Not surprisingly I heard about workforce and housing issues as primary concerns. More importantly, members offered policy recommendations for TIABC to advocate for. For example, an extension to wage and rent subsidies offered by the federal government during the height of COVID would be extremely helpful…only in this instance paid directly to workers to assist with the high cost of living in many parts of the province.
Similarly, in housing challenged communities where some outside workers travel up to two hours from neighbouring towns, a transportation subsidy or dedicated vehicle (e.g. bus or van) would be welcome given how long and expensive commutes prompt many people to quit their jobs after only a few months.

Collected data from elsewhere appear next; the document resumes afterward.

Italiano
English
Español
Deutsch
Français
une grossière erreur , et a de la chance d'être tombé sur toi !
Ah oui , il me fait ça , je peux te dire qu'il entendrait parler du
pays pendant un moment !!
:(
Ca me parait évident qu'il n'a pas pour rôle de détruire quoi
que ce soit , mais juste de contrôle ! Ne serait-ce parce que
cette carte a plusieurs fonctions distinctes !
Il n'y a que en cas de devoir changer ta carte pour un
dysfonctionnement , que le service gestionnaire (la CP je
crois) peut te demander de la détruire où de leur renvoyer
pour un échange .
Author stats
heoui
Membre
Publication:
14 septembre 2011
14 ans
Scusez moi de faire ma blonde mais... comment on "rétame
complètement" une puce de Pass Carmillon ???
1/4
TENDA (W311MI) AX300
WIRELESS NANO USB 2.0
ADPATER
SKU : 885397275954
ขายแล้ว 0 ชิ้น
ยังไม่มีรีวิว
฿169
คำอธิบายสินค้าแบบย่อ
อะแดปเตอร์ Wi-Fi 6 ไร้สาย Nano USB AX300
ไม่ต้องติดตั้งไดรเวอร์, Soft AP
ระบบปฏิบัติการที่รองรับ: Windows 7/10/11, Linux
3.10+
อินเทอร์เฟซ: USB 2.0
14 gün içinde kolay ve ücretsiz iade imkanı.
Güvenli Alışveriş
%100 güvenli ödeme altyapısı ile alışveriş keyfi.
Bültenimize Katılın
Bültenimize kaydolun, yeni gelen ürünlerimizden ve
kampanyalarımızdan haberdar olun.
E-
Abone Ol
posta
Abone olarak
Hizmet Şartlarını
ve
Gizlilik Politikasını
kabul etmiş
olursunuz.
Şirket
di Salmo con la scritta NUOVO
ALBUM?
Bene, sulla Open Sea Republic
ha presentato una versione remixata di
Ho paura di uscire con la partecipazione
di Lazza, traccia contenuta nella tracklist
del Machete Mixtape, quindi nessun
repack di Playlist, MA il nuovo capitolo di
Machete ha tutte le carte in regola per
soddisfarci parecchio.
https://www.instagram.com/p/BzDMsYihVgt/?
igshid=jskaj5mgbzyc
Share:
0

Still with housing…while TIABC has been advocating for some provincial oversight and additional powers for local communities to enforce regulations vis-a-vis short-term vacation rentals, I heard one tourism leader say that implementing more rules or restrictions won’t necessarily compel owners of multi-million-dollar homes in his community to rent to long-term tenants instead of temporary visitors. Because of problems with the residential tenancy act, owners would rather leave their suites empty than deal with tenant problems.
In a meeting with a few sector association members in Kamloops, I learned that we’re regressing instead of progressing on the issue of secure land tenures for operators in the adventure tourism sector, largely due to new government policy and misalignment of decision-making authority (i.e. Forests ministry instead of Tourism ministry).
Although none of the aforementioned issues are insurmountable, a strategic advocacy approach by TIABC and our key sector partners is necessary to achieve desired outcomes that help our industry in its recovery and growth objectives.
While I’ll continue to talk turkey with stakeholders during my ongoing travels in the coming weeks, there will be an additional opportunity in the form of a member survey that will allow our sector partners, DMOs and businesses to identify top priorities and give TIABC its advocacy marching orders for the foreseeable future. Watch for the survey in your inbox next week and please take a few moments to respond.
In the meantime, in spite of our challenges we have much to be grateful for. I trust you’ll take the time to celebrate Thanksgiving with family and friends this weekend. Gobble gobble.